#### [Source document]
Outland Review

There’s a lot to like about Outland. A 2-D side-scrolling platformer of the Metroid/Castlevania: Symphony of the Night subset, the game has a massive scope and lots to do and explore. It has a great look, marrying the silhouette style that works so well in Limbo with a Tron-esque set of neons and lines. And it makes use of a color-based shield switching system like that of the shooter Ikaruga, requiring you to think carefully about protecting yourself, dealing with puzzles and fighting off enemies.

On the whole, Outland is a solid purchase and a lot of fun for platformer fans, and while it does frustrate and the cooperative mode seems tough to get going, it’s a great way to spend $10 and an afternoon.

Outland (PS3 [Reviewed], XBox360)
Developer: Housemarque
Publisher: Ubisoft
Release Date: June 14, 2011
MSRP: $9.99

There’s some kind of story going on in Outland, although it’s fairly sparse. Destiny calls the hero to a strange land, where he quickly gains the ability to switch between souls — one light (blue), and one dark (red). They’re meant to be the two halves of creation, represented by two demigod sister who have been imprisoned for thousands of years after they decided to try to wipe out everything they’d made. Since you fall squarely into the category of “Everything,” your job is to stop them.

The next five or six hours are spent gathering abilities and working through lots of platforming difficulties. Wall-jumping is an ability you have at the outset, as is some ridiculous jumping prowess in general, but just about everything else — from sliding to soul-switching to fast-teleporting between levels you’ve already visited — has to be unlocked through the course of the game. The more abilities you gain, the further you can go, although Outland is a little bit lacking in the exploration department.

It’s not that there’s not a lot to explore in Outland, because there is. As you gain new abilities, you’ll find a few areas you couldn’t reach before, and you can backtrack through other levels to access sections that were off-limits to you in the past. But unless you’re an Achievement hunter or a Trophy hound, there’s not a lot of incentive to spend the time Outland requires to visit every inch of it. Unlike Castlevania or Metroid, there’s no percentage ticker tracking your progress, and the most you’ll ever find in secret areas are unlockable concept art (whoopie) or health upgrades.

#### [Recorded information]

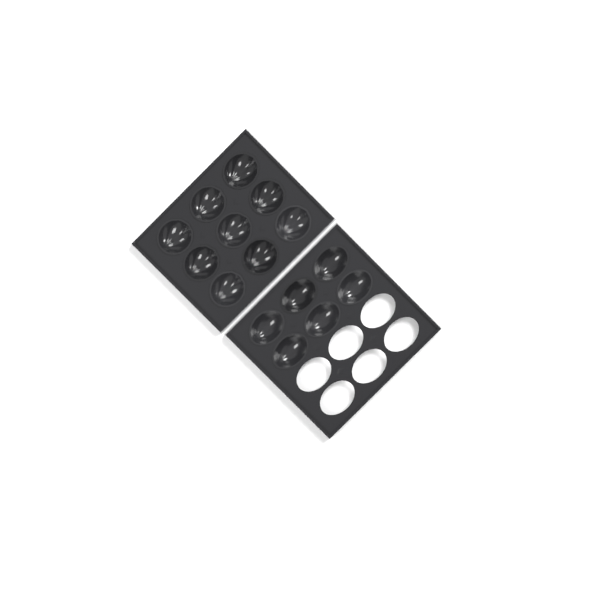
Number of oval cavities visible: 6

#### [Exercise description]
Quote the Outland review between "Outland Review" and "fighting off enemies.", inclusive. The data plays no part in the work.

#### [Answer to this exercise]
Outland Review

There’s a lot to like about Outland. A 2-D side-scrolling platformer of the Metroid/Castlevania: Symphony of the Night subset, the game has a massive scope and lots to do and explore. It has a great look, marrying the silhouette style that works so well in Limbo with a Tron-esque set of neons and lines. And it makes use of a color-based shield switching system like that of the shooter Ikaruga, requiring you to think carefully about protecting yourself, dealing with puzzles and fighting off enemies.